====== DATASET RECORDS ======

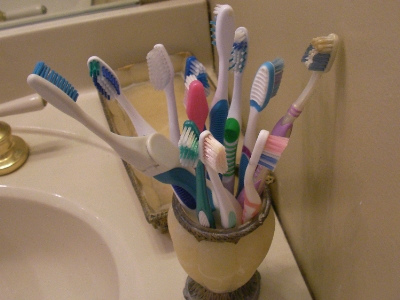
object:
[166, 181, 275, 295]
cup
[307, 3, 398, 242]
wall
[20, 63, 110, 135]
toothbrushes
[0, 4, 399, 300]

======

Reproduce all of the rows above verbatim, omitting the pictures.

object:
[166, 181, 275, 295]
cup
[307, 3, 398, 242]
wall
[20, 63, 110, 135]
toothbrushes
[0, 4, 399, 300]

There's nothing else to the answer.